Figure 5.. Phrenic motor neuron fractalkine undermines moderate (serotonin-dominant) AIH-induced pLTF but is required for severe (adenosine-dominant) AIH-induced pLTF.
(A) Schematic depicting intrapleural injections for retrograde siRNA transport (nontargeting controls, siNTg; rat CX3CL1/fractalkine, siFkn) and CtB to phrenic motor neurons. (B, C) Representative individual, integrated () and raw phrenic (Phr) nerve bursts taken during baseline and 90 min post-AIH from siNTg-(top row) and siFkn-injected rats (bottom row) prior to moderate (mAIH; B) or severe AIH (sAIH; C). One-minute averages of phrenic nerve amplitude were measured 90 min post-AIH, and are presented as percent change from baseline (D); there was a statistically significant interaction between siRNA (siNTg versus siFkn) and AIH protocol (moderate vs severe) on pLTF (n=4–7 independent recordings per group; F(1,18) = 45.431, p < 0.001; two-way ANOVA). *p < 0.01; Tukey post-hoc Test. (E) Confocal microscope image (10x magnification) of cervical ventral horn; phrenic motor nucleus circled; phrenic motor neurons identified with CtB (green); scale bar (10x magnification): 150 µm. (F) Representative confocal microscope images from siNTg (left) and siFkn (right)-injected groups stained for CtB (green) and Fkn mRNA (red); scale bar (40x magnification): 20 µm. (G) Fkn mRNA fluorescence intensity was significantly reduced in siFkn vs siNTg phrenic motor neurons (spinal tissue from n=5–6 rats per group with at least 10 sections per rat; t(8) = 4.812, p=0.001; unpaired t-test). (H) Fractalkine mRNA fluorescent intensity in non-phrenic motor neurons was similar between siNTg and siFkn groups (t(8) = 0.542, p=0.602; unpaired t-test). Bars are means ± SEM.
Figure 6.
Figure 6.. Intercellular model of reciprocal phrenic motor neuron Fkn to microglial CX3CR1 interactions during moderate and severe AIH-induced phrenic motor plasticity.

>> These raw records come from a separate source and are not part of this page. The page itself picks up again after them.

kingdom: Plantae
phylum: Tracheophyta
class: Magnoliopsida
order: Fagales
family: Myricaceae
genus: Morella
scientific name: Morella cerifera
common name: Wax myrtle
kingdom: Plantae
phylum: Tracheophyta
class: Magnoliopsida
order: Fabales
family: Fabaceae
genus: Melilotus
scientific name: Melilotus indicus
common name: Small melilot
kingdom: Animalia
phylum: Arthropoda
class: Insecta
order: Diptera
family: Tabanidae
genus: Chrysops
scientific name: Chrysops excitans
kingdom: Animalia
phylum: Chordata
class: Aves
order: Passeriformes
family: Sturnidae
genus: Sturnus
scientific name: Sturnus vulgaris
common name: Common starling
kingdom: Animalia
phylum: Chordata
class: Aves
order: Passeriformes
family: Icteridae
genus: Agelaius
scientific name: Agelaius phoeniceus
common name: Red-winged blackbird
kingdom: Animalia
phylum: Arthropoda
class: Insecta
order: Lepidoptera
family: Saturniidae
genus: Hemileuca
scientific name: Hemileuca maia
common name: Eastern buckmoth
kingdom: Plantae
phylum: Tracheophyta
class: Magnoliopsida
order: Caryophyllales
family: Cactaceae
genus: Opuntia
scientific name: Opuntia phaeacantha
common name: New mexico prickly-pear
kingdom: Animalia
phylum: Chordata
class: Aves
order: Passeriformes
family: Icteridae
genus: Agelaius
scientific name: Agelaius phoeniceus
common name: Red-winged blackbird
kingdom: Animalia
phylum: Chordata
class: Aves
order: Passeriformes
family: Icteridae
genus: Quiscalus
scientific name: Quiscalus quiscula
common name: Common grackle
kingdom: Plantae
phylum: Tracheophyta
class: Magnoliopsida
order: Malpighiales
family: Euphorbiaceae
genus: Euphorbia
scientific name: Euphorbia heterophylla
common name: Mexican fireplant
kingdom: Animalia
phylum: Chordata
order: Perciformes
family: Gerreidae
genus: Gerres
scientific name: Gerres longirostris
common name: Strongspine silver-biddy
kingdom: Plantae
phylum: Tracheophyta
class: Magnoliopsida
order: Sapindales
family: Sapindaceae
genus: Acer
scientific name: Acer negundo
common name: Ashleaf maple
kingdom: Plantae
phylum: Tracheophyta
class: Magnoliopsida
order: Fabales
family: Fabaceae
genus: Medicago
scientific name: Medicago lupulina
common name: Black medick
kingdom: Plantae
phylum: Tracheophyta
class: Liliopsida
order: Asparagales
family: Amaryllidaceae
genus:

Hypoxia triggers phrenic motor neuron Fkn signaling in a hypoxia dose-dependent manner. Fkn binds to its receptor, CX3CR1, on nearby microglia, triggering microglia-dependent formation and accumulation of extracellular adenosine (ADO). ADO activates phrenic motor neuron adenosine 2A (A2A) receptors, constraining the serotonin-dominant (Q) pathway to pLTF during moderate hypoxia (left). In contrast, severe hypoxia, and greater extracellular adenosine accumulation, shifts the serotonin/adenosine balance sufficiently to drive the adenosine-dominant S pathway to pLTF (right).